Music education, racism, and the invisibility of minorities. An international bibliometric analysis and critical-pedagogical reflections
DOI:
https://doi.org/10.7346/sird-012026-p110Keywords:
Music Education, Educational inclusion, Critical pedagogy, Social justiceAbstract
This study examines the relationship between music, education, and racism through a bibliometric analysis of 77 documents indexed in Scopus, published between 1995 and 2025, retrieved using the search string “music AND education AND racism” in titles, abstracts, and keywords. Using VOSviewer, citation, co-citation, coauthorship,
and keyword cooccurrence networks were analysed to map the main trends in the international scholarly debate.
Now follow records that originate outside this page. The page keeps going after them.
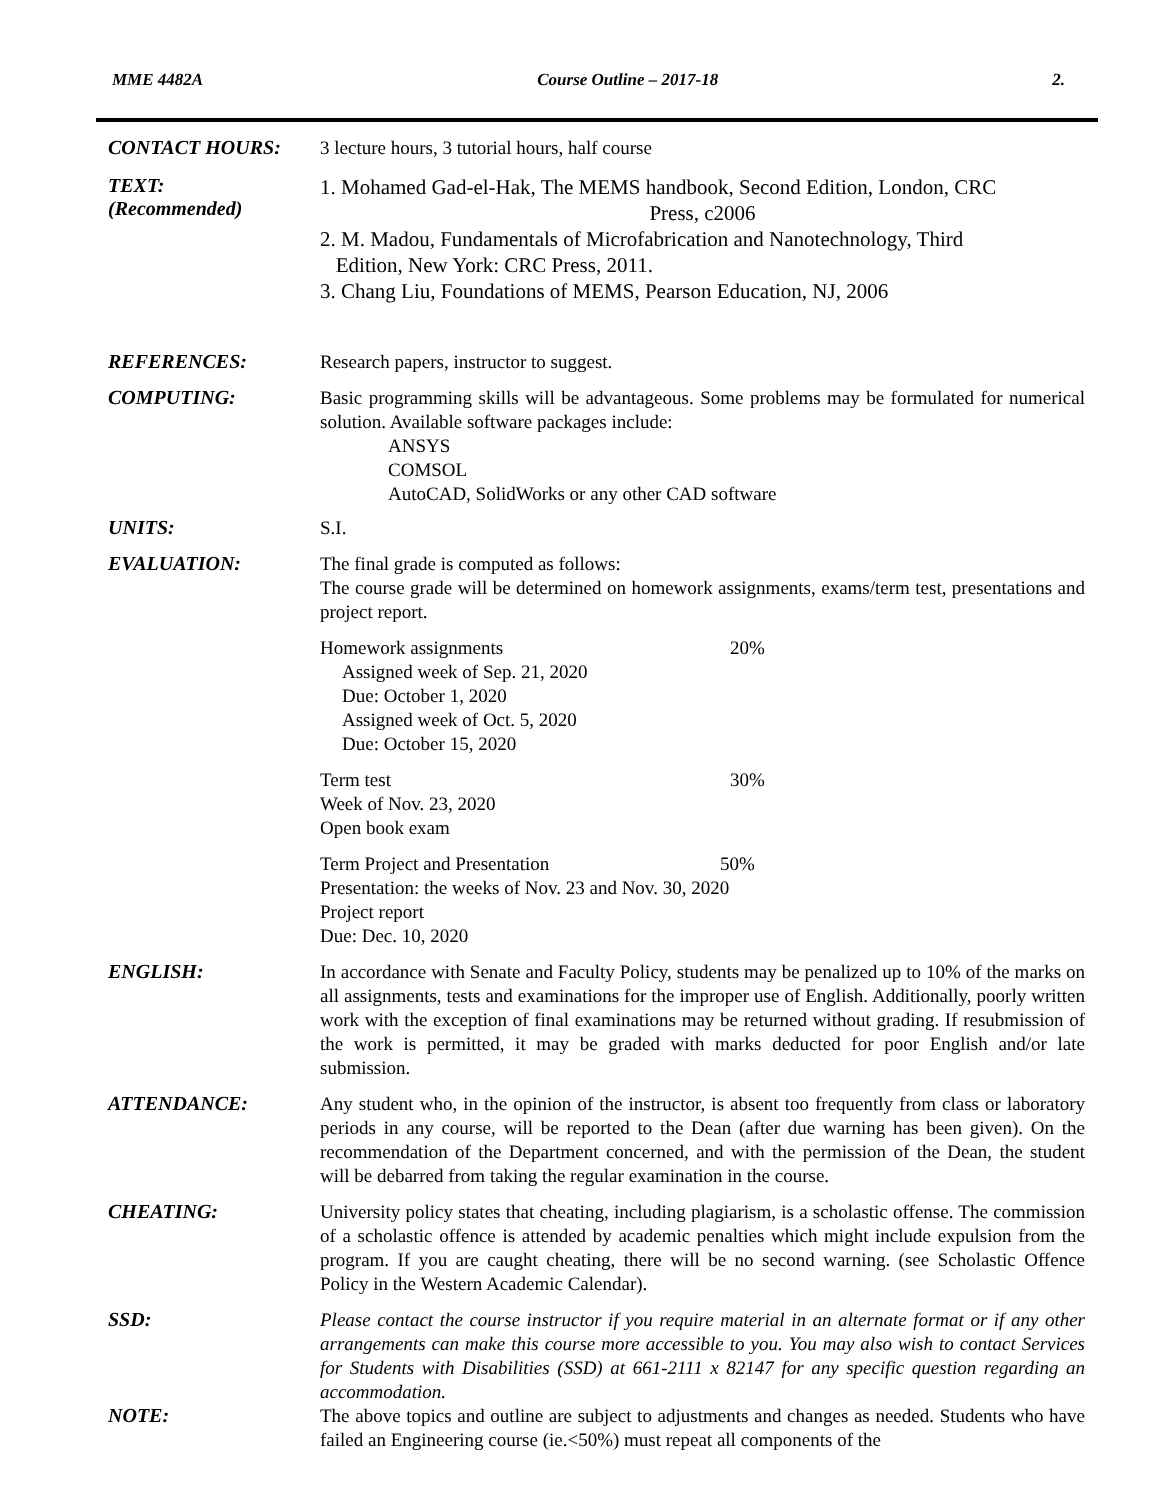MME 4482A Course Outline – 2017-18 2.
CONTACT HOURS:
3 lecture hours, 3 tutorial hours, half course
TEXT:
(Recommended)
1. Mohamed Gad-el-Hak, The MEMS handbook, Second Edition, London, CRC
Press, c2006
2. M. Madou, Fundamentals of Microfabrication and Nanotechnology, Third
Edition, New York: CRC Press, 2011.
3. Chang Liu, Foundations of MEMS, Pearson Education, NJ, 2006
REFERENCES:
Research papers, instructor to suggest.
COMPUTING:
Basic programming skills will be advantageous. Some problems may be formulated for numerical solution. Available software packages include:
ANSYS
COMSOL
AutoCAD, SolidWorks or any other CAD software
UNITS:
S.I.
EVALUATION:
The final grade is computed as follows:
The course grade will be determined on homework assignments, exams/term test, presentations and project report.
Homework assignments 20%
Assigned week of Sep. 21, 2020
Due: October 1, 2020
Assigned week of Oct. 5, 2020
Due: October 15, 2020
Term test 30%
Week of Nov. 23, 2020
Open book exam
Term Project and Presentation 50%
Presentation: the weeks of Nov. 23 and Nov. 30, 2020
Project report
Due: Dec. 10, 2020
ENGLISH:
In accordance with Senate and Faculty Policy, students may be penalized up to 10% of the marks on all assignments, tests and examinations for the improper use of English. Additionally, poorly written work with the exception of final examinations may be returned without grading. If resubmission of the work is permitted, it may be graded with marks deducted for poor English and/or late submission.
ATTENDANCE:
Any student who, in the opinion of the instructor, is absent too frequently from class or laboratory periods in any course, will be reported to the Dean (after due warning has been given). On the recommendation of the Department concerned, and with the permission of the Dean, the student will be debarred from taking the regular examination in the course.
CHEATING:
University policy states that cheating, including plagiarism, is a scholastic offense. The commission of a scholastic offence is attended by academic penalties which might include expulsion from the program. If you are caught cheating, there will be no second warning. (see Scholastic Offence Policy in the Western Academic Calendar).
SSD:
Please contact the course instructor if you require material in an alternate format or if any other arrangements can make this course more accessible to you. You may also wish to contact Services for Students with Disabilities (SSD) at 661-2111 x 82147 for any specific question regarding an accommodation.
NOTE:
The above topics and outline are subject to adjustments and changes as needed. Students who have failed an Engineering course (ie.<50%) must repeat all components of the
The findings show a strong concentration of publications in English-speaking countries and the recurring centrality of themes such as music education, racism, antiracism,
critical race theory, social justice, and inclusion. These results make it possible to problematise persistent epistemic asymmetries in research on music education, without treating bibliometric evidence as direct proof of curricular structures or classroom practices. The main methodological limitation of the study is its reliance
on Scopus as the sole database, which may exclude relevant contributions indexed elsewhere or published in national
scholarly traditions. The analysis suggests the need to strengthen music education practices that pay greater attention to plural repertoires, the historical contextualisation of canons, and the critical education of teachers.